The Management Extender for iOS manages Apple iOS devices by using the Apple MDM APIs that are triggered by communicating with the Apple Push Notification Servers.

Troubleshooting Management Extender Installation

The Management Extender for iOS installation is performed by a Fixlet available in the Mobile Device Management domain. Common installation issue include:

• If the Management Extender for iOS Fixlet is not relevant on a computer, make sure the BigFix Agent is installed on that computer and that the BigFix Relay version 8.2 or higher is installed (the relay is a prerequisite for Management Extenders).
• The Management Extender for iOS must be installed on a Windows computer that doesn't have other Management Extenders installed
• Apple requires an MDM certificate signed by both IBM and Apple to manage your Apple iOS devices. Make sure to follow the installation instructions to get a signed license before installing the Management Extender for iOS.
• After the Fixlet installs the Management Extender for iOS, make sure you follow the installation instructions to manually complete the final steps that include placing the MDM certificate in the appropriate location (the files must be named push_key.pem and push.cer) and starting the BES Proxy Agent service and TEM Apple iOS Server service.
• When prompted during the installation for a DNS/IP name for the Management Extender, use a fully qualified name or IP that the Apple iOS devices can reach (the name will be put into an HTTPS certificate).

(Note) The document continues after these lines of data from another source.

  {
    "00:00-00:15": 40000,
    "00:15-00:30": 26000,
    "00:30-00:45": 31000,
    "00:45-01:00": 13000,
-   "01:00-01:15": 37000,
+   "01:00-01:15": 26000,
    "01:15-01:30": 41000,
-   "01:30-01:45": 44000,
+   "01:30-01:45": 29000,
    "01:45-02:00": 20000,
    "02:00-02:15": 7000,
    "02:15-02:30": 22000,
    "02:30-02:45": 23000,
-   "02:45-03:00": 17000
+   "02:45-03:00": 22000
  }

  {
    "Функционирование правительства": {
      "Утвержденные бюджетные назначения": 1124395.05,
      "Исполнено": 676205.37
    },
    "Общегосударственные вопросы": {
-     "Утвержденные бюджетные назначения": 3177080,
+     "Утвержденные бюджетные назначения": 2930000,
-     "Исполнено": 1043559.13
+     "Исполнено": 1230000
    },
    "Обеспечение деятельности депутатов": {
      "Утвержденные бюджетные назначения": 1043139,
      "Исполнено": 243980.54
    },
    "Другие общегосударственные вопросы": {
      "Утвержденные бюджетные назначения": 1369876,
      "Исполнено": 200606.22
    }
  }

Troubleshooting Connectivity

The Management Extender for iOS requires has several specific connectivity requirements:

• The Apple iOS devices can reach the Management Extender on the network on the specified port (default is HTTPS port 443) at the DNS name/IP specified during installation (if using a DNS name, it must be fully qualified since iOS devices will not resolve non-qualified DNS names). If the device is connected via WiFi on the LAN and can resolve the name, it should be able to connect directly. If the device is communicating over an external network (WiFi, 3G, etc.) then you will need to open a port in the firewall to route traffic to the Management Extender. See the guidelines for an Internet Relay for more information on setting up a server in the DMZ.
• The Management Extender for iOS must be able to communicate directly with the Apple Push Notification Servers at *.push.apple.com using TCP port 2195 and 2196. This connection cannot be proxied through typical proxy servers. If the Management Extender cannot reach the APNS servers, then the devices will never check-in to your Management Extender and won't appear in the console.
• The Apple iOS devices themselves must be able to talk to the APNS servers on TCP port 5223 to *.push.apple.com. This is typically not a problem for devices outside the company network, but if your firewall blocks devices from connecting to the APNS servers, the devices will not be able to receive the Apple push notifications and will not be manageable.

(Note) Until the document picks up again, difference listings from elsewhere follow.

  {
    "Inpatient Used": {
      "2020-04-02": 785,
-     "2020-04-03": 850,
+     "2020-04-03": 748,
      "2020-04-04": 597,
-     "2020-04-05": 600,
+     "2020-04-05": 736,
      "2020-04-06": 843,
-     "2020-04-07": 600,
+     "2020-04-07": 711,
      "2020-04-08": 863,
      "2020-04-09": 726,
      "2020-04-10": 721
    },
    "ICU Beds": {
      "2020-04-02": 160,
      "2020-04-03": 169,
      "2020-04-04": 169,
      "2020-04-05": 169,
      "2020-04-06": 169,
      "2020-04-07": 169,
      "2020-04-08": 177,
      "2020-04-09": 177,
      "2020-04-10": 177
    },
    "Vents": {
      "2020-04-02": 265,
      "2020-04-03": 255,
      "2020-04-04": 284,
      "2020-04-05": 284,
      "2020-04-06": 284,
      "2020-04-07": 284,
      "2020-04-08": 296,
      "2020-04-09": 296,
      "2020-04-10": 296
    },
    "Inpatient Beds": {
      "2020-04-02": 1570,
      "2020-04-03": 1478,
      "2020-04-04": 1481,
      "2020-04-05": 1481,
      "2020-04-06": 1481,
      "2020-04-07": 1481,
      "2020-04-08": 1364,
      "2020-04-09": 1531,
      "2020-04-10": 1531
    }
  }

Troubleshooting Apple iOS Device Enrollment

Enrolling the Apple iOS devices should be a simple and quick process. Common issues might include:

• The default installation creates a self-signed HTTPS certificate. This will allow you to easily set up the Management Extender, but it requires that each device first install the self-signed certificate before enrolling to be managed. Replace the self-signed HTTPS certificate with a certificate signed by a trusted party to skip the initial certificate installation step.
• Enrollment can be done through the IBM Endpoint Manager for Mobile Device app on the Apple App Store. After installation the app will prompt the user to enter the dns/IP of the Management Extender. The app will give additionally functionality (like Jailbreak detection and a list of recommended apps), but if you are experiencing issues with the app enrollment, try visiting the Management Extender url in Safari (e.g., https://ios.companyname.com) to see if the device can communicate with the Management Extender. Enrollment can also be performed through this method.
• If the device doesn't appear in the Console within a few minutes after successful enrollment, the Management Extender or Apple device might be a connectivity issue with the APNS servers. See the Troubleshooting Connectivity section above.
  • There is a known issue in some cases where some devices do not report back to the Management Extender upon initial profile installation. In the case that this occurs, try restarting the BESProxyAgent service. If the device still does not report in, try restarting the TEM_IOS service, waiting a minute, then restarting the BESProxyAgent service again.
• If the device gives an error "The Server Certificate for <DNS name> is invalid", it means that either:
  • You haven't installed the self-signed certificate (this is "step 1" in the instructions if you browse to the Management Extender enrollment web page).
  • Your self-signed certificate name (that you typed in when you installed the Management Extender) doesn't match the enrollment server name (make sure to use just the dns name/IP at install time and don't put in "http://" or "https://").
  • If you are using an HTTPS certificate from a trusted party, the certificate is invalid or the name doesn't match.

Troubleshooting Device Actions / Updates

• If devices are not responding to actions or reporting properly, verify that the device and the Management Extender connectivity (information above).
• The Proxy Agent logs at in the __Logs folder of the Management Extender folder will give information about actions run by the proxy agent and how often the "list" command is run (which prompts the devices to send in their latest information).
• The MDM Provider logs in the "MDM Provider\log" folder of the Management Extender folder will give information about the devices connecting to the Management Extender. The log files with "stdout" in the name will show the history of connectivity.